§ **Source information**:
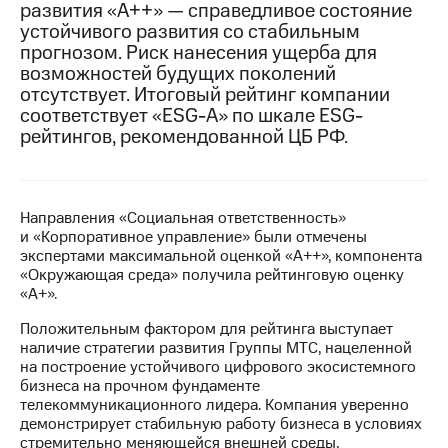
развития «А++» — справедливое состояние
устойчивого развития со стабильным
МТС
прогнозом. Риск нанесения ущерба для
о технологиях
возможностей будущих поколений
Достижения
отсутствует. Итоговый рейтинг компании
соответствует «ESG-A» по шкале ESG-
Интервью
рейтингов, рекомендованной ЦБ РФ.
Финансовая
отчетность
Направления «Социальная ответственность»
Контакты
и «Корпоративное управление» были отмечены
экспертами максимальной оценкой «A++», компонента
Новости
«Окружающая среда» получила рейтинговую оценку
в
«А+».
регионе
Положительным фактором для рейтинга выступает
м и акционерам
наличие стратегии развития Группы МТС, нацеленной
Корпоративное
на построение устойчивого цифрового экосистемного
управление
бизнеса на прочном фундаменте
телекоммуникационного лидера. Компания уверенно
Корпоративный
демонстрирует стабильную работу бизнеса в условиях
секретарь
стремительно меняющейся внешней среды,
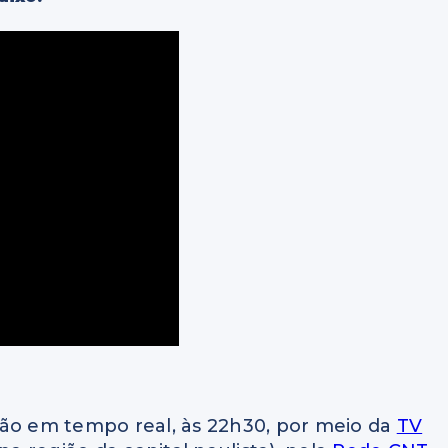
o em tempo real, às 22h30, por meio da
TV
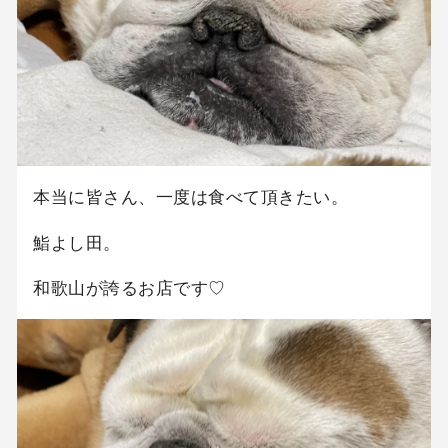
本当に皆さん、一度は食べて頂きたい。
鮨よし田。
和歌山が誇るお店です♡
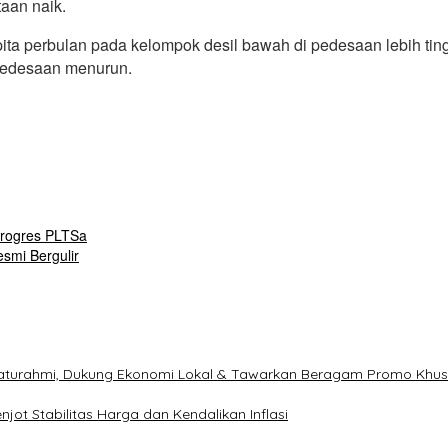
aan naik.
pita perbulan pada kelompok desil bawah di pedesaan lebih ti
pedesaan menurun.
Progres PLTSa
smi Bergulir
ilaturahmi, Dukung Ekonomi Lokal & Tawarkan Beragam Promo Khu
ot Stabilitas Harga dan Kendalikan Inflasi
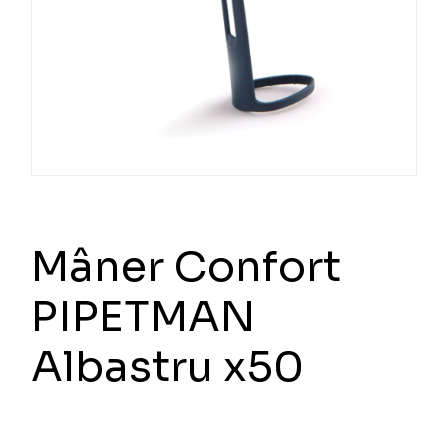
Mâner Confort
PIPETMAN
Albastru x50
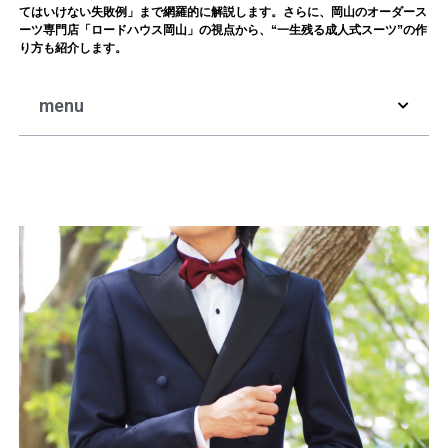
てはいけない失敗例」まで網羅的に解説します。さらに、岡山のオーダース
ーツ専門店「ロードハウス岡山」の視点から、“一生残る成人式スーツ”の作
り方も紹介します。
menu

§ **To-do item**: Give every line of text in the material as a Markdown table with the columns "No." and "Line", one line per row and numbered in order. Skip blank lines and leave the pictures out.

§ **Answer to the problem**:
| No. | Line |
|---|---|
| 1 | развития «А++» — справедливое состояние |
| 2 | устойчивого развития со стабильным |
| 3 | МТС |
| 4 | прогнозом. Риск нанесения ущерба для |
| 5 | о технологиях |
| 6 | возможностей будущих поколений |
| 7 | Достижения |
| 8 | отсутствует. Итоговый рейтинг компании |
| 9 | соответствует «ESG-A» по шкале ESG- |
| 10 | Интервью |
| 11 | рейтингов, рекомендованной ЦБ РФ. |
| 12 | Финансовая |
| 13 | отчетность |
| 14 | Направления «Социальная ответственность» |
| 15 | Контакты |
| 16 | и «Корпоративное управление» были отмечены |
| 17 | экспертами максимальной оценкой «A++», компонента |
| 18 | Новости |
| 19 | «Окружающая среда» получила рейтинговую оценку |
| 20 | в |
| 21 | «А+». |
| 22 | регионе |
| 23 | Положительным фактором для рейтинга выступает |
| 24 | м и акционерам |
| 25 | наличие стратегии развития Группы МТС, нацеленной |
| 26 | Корпоративное |
| 27 | на построение устойчивого цифрового экосистемного |
| 28 | управление |
| 29 | бизнеса на прочном фундаменте |
| 30 | телекоммуникационного лидера. Компания уверенно |
| 31 | Корпоративный |
| 32 | демонстрирует стабильную работу бизнеса в условиях |
| 33 | секретарь |
| 34 | стремительно меняющейся внешней среды, |
| 35 | o em tempo real, às 22h30, por meio da |
| 36 | TV |
| 37 | 本当に皆さん、一度は食べて頂きたい。 |
| 38 | 鮨よし田。 |
| 39 | 和歌山が誇るお店です♡ |
| 40 | aan naik. |
| 41 | pita perbulan pada kelompok desil bawah di pedesaan lebih ti |
| 42 | pedesaan menurun. |
| 43 | Progres PLTSa |
| 44 | smi Bergulir |
| 45 | ilaturahmi, Dukung Ekonomi Lokal & Tawarkan Beragam Promo Khu |
| 46 | ot Stabilitas Harga dan Kendalikan Inflasi |
| 47 | Mâner Confort |
| 48 | PIPETMAN |
| 49 | Albastru x50 |
| 50 | てはいけない失敗例」まで網羅的に解説します。さらに、岡山のオーダース |
| 51 | ーツ専門店「ロードハウス岡山」の視点から、“一生残る成人式スーツ”の作 |
| 52 | り方も紹介します。 |
| 53 | menu |